Все это пришло не легко и не сразу. Одиноко бродил Пашков в дальних аллеях сада, ворочался ночами на койке, мучительно гоня от себя мрачные мысли, но они неотступно, как совесть, преследовали и жгли.

«Ты трусишь, если не находишь мужества прямо всем сказать: „Я не прав“», — обвинял кто-то неумолимый.

«Нет, это вовсе не трусость, — защищался Геннадий, — дело в самолюбии».

«Но ты ведь знаешь, что у Стаховича из „Молодой гвардии“ и самолюбия было достаточно и себялюбия — через край, а к чему это привело?»

«Подло даже думать, — бледнели губы Пашкова, — что я могу стать таким!»

На мгновение он снова, до малейших подробностей, представляя комсомольское собрание, осуждающие взгляды товарищей, слова друга — Снопкова, полоснувшие его, как ножом: «Если таких не учить, бесчестные люди выйдут. Им до всех дела нет, только бы самим покрасоваться!..»

— Это не так, это ты брось! — шептал Геннадий в темноте.

…Гулко, будто рядом, пробили часы в нижнем вестибюле. «Почему ночью все слышно так ясно?

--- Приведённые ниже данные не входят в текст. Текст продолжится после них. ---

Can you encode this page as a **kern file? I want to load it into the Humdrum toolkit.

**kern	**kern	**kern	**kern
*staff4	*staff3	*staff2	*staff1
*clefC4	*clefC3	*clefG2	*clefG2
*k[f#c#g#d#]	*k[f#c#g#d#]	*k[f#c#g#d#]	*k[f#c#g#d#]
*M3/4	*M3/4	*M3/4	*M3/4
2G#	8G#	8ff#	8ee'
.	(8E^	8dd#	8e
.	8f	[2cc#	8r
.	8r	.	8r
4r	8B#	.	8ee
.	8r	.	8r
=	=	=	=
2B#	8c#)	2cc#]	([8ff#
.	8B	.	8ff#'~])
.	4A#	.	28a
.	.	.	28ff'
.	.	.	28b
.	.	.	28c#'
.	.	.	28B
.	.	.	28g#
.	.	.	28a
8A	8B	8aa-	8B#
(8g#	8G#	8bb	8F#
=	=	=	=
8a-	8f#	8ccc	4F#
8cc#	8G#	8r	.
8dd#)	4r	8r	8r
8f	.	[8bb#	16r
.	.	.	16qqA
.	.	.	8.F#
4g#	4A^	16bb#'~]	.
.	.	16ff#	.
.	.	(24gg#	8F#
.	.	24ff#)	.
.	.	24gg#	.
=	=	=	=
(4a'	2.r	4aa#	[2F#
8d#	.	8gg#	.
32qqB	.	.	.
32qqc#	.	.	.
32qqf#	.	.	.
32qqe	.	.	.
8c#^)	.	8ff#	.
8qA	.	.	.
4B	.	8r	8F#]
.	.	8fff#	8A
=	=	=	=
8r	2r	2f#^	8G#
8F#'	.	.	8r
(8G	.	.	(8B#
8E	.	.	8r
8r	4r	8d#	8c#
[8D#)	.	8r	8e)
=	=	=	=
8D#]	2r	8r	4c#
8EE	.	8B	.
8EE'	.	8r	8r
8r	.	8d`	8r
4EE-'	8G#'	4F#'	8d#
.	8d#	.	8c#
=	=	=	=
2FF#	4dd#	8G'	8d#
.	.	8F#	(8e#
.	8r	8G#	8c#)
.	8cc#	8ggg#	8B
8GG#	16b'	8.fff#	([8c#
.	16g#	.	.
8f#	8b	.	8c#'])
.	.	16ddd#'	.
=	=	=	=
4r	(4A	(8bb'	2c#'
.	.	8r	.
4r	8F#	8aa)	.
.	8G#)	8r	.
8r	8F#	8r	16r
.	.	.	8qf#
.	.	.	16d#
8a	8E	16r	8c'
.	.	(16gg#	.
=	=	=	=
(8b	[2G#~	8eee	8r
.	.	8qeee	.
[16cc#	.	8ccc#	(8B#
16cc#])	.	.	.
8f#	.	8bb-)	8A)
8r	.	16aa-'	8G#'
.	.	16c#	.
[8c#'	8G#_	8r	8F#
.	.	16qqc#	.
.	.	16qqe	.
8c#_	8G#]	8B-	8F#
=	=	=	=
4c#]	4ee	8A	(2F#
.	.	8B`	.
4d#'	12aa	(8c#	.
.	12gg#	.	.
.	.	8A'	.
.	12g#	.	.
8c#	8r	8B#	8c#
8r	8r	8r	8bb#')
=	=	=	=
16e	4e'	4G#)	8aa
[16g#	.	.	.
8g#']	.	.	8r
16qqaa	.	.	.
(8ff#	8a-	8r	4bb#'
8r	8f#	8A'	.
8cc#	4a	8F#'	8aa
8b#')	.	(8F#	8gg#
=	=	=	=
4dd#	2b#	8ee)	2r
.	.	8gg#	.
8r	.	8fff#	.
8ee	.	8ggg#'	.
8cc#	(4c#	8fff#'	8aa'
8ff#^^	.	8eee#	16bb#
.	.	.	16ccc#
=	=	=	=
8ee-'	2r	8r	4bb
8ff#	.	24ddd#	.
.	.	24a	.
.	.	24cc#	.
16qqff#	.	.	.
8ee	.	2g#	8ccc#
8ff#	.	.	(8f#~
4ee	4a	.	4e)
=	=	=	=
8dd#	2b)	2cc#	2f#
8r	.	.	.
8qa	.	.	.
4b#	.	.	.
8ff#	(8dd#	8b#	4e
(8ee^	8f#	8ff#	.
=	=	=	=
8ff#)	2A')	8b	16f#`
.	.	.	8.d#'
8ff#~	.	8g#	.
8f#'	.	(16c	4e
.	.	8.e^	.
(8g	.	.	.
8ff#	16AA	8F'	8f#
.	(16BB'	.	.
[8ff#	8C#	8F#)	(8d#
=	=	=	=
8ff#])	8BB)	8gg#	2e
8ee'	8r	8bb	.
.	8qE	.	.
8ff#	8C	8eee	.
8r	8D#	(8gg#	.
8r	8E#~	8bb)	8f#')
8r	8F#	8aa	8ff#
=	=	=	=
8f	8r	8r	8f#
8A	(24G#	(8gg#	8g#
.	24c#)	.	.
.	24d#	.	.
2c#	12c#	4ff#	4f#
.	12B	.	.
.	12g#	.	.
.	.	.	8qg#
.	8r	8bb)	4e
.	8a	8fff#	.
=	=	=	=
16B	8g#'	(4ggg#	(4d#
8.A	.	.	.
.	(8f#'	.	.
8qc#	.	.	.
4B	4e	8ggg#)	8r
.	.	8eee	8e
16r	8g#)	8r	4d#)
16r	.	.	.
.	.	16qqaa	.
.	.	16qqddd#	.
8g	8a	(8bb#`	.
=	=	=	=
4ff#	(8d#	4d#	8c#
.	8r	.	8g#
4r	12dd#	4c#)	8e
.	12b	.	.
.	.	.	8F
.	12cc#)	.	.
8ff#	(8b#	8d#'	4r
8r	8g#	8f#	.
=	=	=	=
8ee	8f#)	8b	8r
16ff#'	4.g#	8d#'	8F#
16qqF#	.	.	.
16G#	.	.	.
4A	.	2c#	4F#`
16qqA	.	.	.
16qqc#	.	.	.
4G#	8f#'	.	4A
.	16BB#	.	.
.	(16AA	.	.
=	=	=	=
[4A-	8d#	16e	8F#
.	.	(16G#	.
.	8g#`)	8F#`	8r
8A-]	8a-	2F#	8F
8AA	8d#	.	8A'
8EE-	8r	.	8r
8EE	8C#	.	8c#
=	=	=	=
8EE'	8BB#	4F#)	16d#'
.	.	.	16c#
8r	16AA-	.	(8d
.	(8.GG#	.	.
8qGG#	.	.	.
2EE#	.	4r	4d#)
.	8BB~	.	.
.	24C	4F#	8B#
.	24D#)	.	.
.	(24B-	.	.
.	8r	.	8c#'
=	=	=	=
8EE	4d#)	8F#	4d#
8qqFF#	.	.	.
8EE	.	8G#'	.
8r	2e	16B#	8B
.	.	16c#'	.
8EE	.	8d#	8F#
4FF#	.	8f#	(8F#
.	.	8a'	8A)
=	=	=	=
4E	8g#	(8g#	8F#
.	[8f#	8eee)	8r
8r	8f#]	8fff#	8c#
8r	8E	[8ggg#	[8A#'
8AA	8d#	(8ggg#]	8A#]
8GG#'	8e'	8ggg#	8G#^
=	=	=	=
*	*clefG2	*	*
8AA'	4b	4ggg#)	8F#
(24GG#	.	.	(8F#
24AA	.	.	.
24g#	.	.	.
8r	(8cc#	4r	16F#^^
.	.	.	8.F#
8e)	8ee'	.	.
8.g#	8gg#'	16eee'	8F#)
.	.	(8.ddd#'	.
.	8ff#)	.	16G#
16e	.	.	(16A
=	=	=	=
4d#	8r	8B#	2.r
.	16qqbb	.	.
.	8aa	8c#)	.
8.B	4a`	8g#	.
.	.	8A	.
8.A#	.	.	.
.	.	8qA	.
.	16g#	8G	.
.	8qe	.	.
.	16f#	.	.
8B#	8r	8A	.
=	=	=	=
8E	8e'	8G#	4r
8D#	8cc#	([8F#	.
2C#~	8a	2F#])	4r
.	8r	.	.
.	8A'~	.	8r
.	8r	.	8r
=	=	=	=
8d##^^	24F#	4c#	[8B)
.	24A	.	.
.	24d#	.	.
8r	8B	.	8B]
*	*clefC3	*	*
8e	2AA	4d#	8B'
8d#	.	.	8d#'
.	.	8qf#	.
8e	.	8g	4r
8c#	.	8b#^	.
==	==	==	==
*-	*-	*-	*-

И дома когда был… Надо написать письмо отцу, рассказать ему все, не кривя душой». Но под утро решил: «Ни к чему самобичевания и заверения. Доказывать надо делами. Надо прийти к ребятам с открытым сердцем. Как на моем месте поступил бы Михаил Васильевич?»

Фрунзе был любимым героем Пашкова. Он перечитал о нем все книги, какие только мог достать, ходил для этого даже в Ленинскую библиотеку, когда на каникулы приезжал к отцу в Москву. В заветную тетрадь Геннадий записывал высказывания Фрунзе, хранил его портрет. Пашков ни за что, никому не признался бы, что находил у себя некоторое портретное сходство с молодым Фрунзе. А сходство действительно было в синих глазах, в золотистом пушке на круглых щеках с нежной кожей, в полных, словно слегка припухших губах.

«Как бы на моем месте поступил Михаил Васильевич? — снова спросил себя Геннадий и твердо решил: — Все надо разрешать честно и прямо».

Успокоившись, он уснул.

Спал Геннадий не более двух часов, но вскочил на зарядку бодрым и свежим. Проснулся он с той же мыслью: «Все надо разрешать честно и прямо». Давящая тяжесть исчезла.

С этого дня поведение Пашкова изменилось: он стал сдержаннее, с готовностью помогал товарищам усвоить сложную теорему, предлагал свои услуги в хозяйственных работах по роте — и все это без тени заискивания, без ожидания благодарностей и похвал, а просто потому, что начал понимать, что значит «жить дружно».

Это не было чудом мгновенного перевоплощения (излюбленная тема ленивых воспитателей и кабинетных теоретиков). Перелом, происходящий в Геннадии, давно подготавливался, но понадобился взрыв, мучительный пересмотр ценностей, чтобы все лучшее, что накопилось в его характере, стало вытеснять лишнее, наносное.